Отрывок для чтения:
○ ○ ○ ○ ○ ○ ○

— Можно я начну по-журналистски броско? Есть мнение, что сейчас у нас происходит гуманитарная катастрофа. Вы к нему присоединяетесь?
— Ну, это вы как-то уж слишком броско… Гуманитарная катастрофа — это Пол Пот и «аццкий ад», голод и геноцид. Вообще говоря, катастрофа — нечто внезапное, природный катаклизм (как наводнение в Крымске), причины которого скрыты от нас. Вы же, вероятно, имеете в виду некие культурные и цивилизационные неурядицы. Про культуру как раз не скажешь, что, мол, «ничто не предвещало». Напротив: все как всегда.
Милая Катя, вот она — разница поколений. Я дольше вас жил при советской власти и, как говорится, смотрю в будущее с осторожным пессимизмом. Моему поколению повезло увидеть целых две оттепели. Первой, правда, я не успел насладиться в полной мере, она закончилась, когда мне было лет семь-восемь. Зато вторую вкушая, вкусих достаточно. Надо бы помнить, что оттепели — состояние для нашего климата нехарактерное. А то, что бывает между ними, — величина постоянная.
Сегодня есть ощущение некоего саспенса, беременности, которая никак не разрешится родами. Иногда хочется, чтобы что-то произошло. Чтобы постреливали — где-то там, за околицей. И это преступное, уж наверняка подпадающее под какую-нибудь новомодную статью желание неукротимо, как эротическая фантазия.
— Ну, в Москве, кстати, если не постреливают, то сажают. И около любимого кафе автозак все время стоит. Почему я должна пить кофе с видом на автозак?
— Да потому, что вы, Катя, — лишний человек! Чайльд-Гарольдом сидишь каким-то… с видом на автозак. И я лишний человек. Мы, «креативные» (интеллигенция, устар.), должны уйти. У них должны быть все свои, только свои — композиторы, художники, режиссеры. Музыкальные критики в том числе. Вы ведь понимаете, кто такие они?
— Не всегда. Кто?

○ ○ ○ ○ ○ ○ ○

Исходные данные:
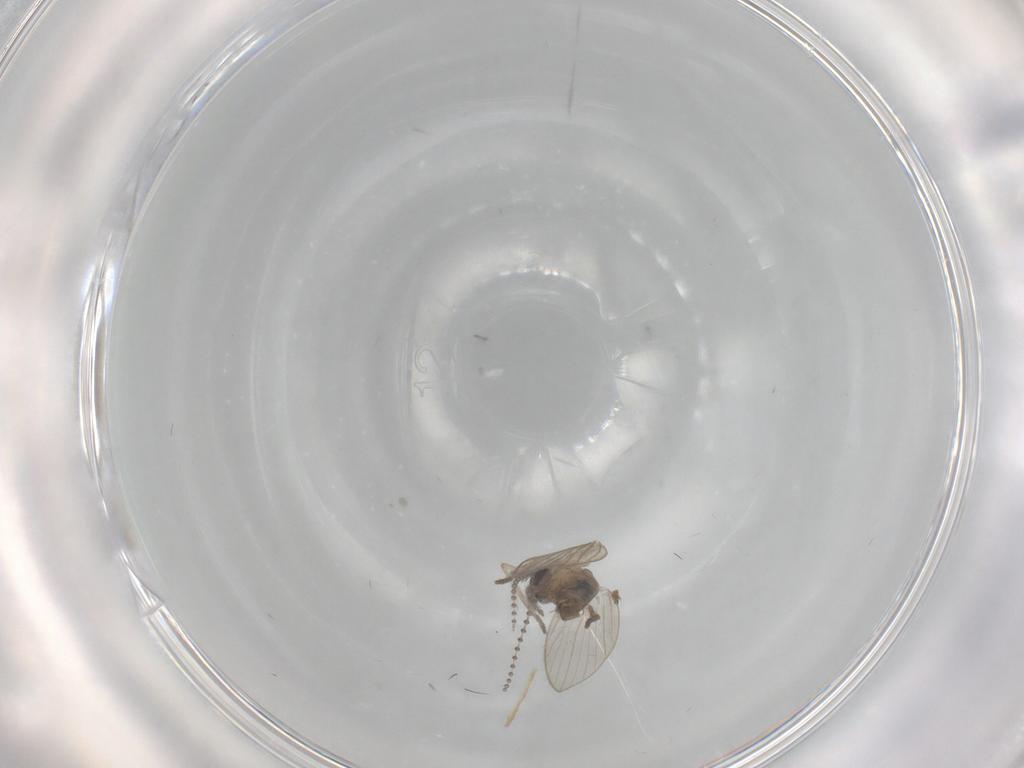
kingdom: Animalia
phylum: Arthropoda
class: Insecta
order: Diptera
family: Psychodidae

○ ○ ○ ○ ○ ○ ○

Задания:
[a] Обновите часть беседы от «Сегодня есть ощущение» до «Не всегда. Кто?», заменив «автозак» на «полицейский фургон».
[b] Выпишите все профессии, названные в беседе.
[c] Продолжите беседу после ее последней реплики.

Ответы:
[a]
Сегодня есть ощущение некоего саспенса, беременности, которая никак не разрешится родами. Иногда хочется, чтобы что-то произошло. Чтобы постреливали — где-то там, за околицей. И это преступное, уж наверняка подпадающее под какую-нибудь новомодную статью желание неукротимо, как эротическая фантазия.
— Ну, в Москве, кстати, если не постреливают, то сажают. И около любимого кафе полицейский фургон все время стоит. Почему я должна пить кофе с видом на полицейский фургон?
— Да потому, что вы, Катя, — лишний человек! Чайльд-Гарольдом сидишь каким-то… с видом на полицейский фургон. И я лишний человек. Мы, «креативные» (интеллигенция, устар.), должны уйти. У них должны быть все свои, только свои — композиторы, художники, режиссеры. Музыкальные критики в том числе. Вы ведь понимаете, кто такие они?
— Не всегда. Кто?

[b] Композиторы, художники, режиссеры, музыкальные критики.

[c]
— Трудно найти какое-то общее слово; скажем так — «номенклатура». Многообразная, многочисленная и разветвленная. Воспроизводство номенклатурного класса не прерывалось у нас никогда. Это как членство в КПСС: ты не талантлив — следовательно, вступаешь в партию. Собственно, ты должен предъявить только одно качество — лояльность, она же готовность к анилингусу. Так работает отрицательная селекция: во власти — самые бездарные, самые никчемные. Они — власть, они владеют нами, это однокоренные слова. А мы с ними сотрудничаем. В этой биологической цепочке есть что-то неестественное. Мне — может быть, некстати — Бродский припомнился. Знаете историю, которую он американским студентам рассказывает про социалистическое соревнование в лагере?
— Честно говоря, не помню.
— Про то, как некий зек двенадцать часов подряд рубил дрова до посинения. В этом тексте Бродский, вполне нетривиально толкуя Нагорную проповедь, говорит о «доведении зла до абсурда», о том, что «зло можно унизить путем сведения на нет его притязаний <…> уступчивостью, которая обесценивает причиняемый ущерб». Это я к чему плету: надо стремиться к тому, чтобы страна была адекватна самой себе. Пусть на плаву будут только те, кто видит в телевизоре себя самих. Следует понимать их предъявы буквально. Не хотите концерт Мадонны? Отменим. Моцарта с этой его сучкой Бритни — в общее помойное ведро. Запретить пропаганду гомосексуализма? А давайте. Плохо ли? Чайковского изымем всего и Мусоргского, кажется, тоже. (Гипотеза американского музыковеда Ричарда Тарускина о возможной связи композитора с поэтом Голенищевым-Кутузовым пока не находит подтверждения. А вдруг да найдет?)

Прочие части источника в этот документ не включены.